The Court “need only consider the cited materials” when ruling on a motion for summary judgment. Fed.R.Civ.P. 56(c)(3)l; see also Gordon v. Virtumundo, Inc., 575 F.3d 1040, 1058 (9th Cir. 2009) (a court need not “comb through the record to find some reason to deny a motion for summary judgment.”).
Accordingly, the Court GRANTS summary judgment to Defendants on Plaintiffs' cause of action for equitable relief under ERISA-based on Parity Act violations.

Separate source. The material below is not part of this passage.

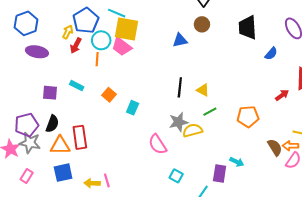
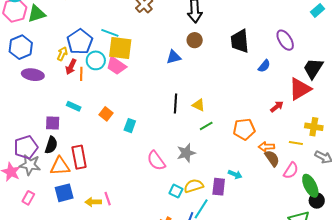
orange line: (97, 59) -> (81, 74), moved
purple square: (50, 93) -> (53, 123), moved
gray star: (178, 122) -> (186, 153), moved
yellow semicircle: (193, 130) -> (194, 186), moved
orange arrow: (290, 146) -> (266, 147), moved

E. Motion to Seal Administrative Record
Defendants move to seal the administrative record, (Dkt. No. 49), which contains I.B.'s personal medical information. (See Dkt. Nos. 50, 50-1-50-6.) In general, there is a strong presumption for public access to court files. See Kamakana v. City and County of Honolulu, 447 F.3d 1172, 1179 (9th Cir. 2006); LCR 5(g). A party seeking to seal a document attached to a dispositive motion must provide compelling reasons “that outweigh the general history of access and the public policies favoring disclosure ....” Kamakana, 447 F.3d at 1179. Here, the Court
FINDS that compelling confidentiality concerns regarding I.B.'s personal health records outweigh the presumption of public access to the Court records.
III. CONCLUSION
For the foregoing reasons, the Court DENIES Plaintiffs' motion for summary judgment (Dkt. No. 54), GRANTS Defendants' motion for summary judgment (Dkt. No. 51), and GRANTS Defendants' motion to seal (Dkt. No. 49). The Clerk is DIRECTED to maintain Docket Numbers, 50, 50-1, 50-2, 50-3, 50-4, 50-5, and 50-6 under seal.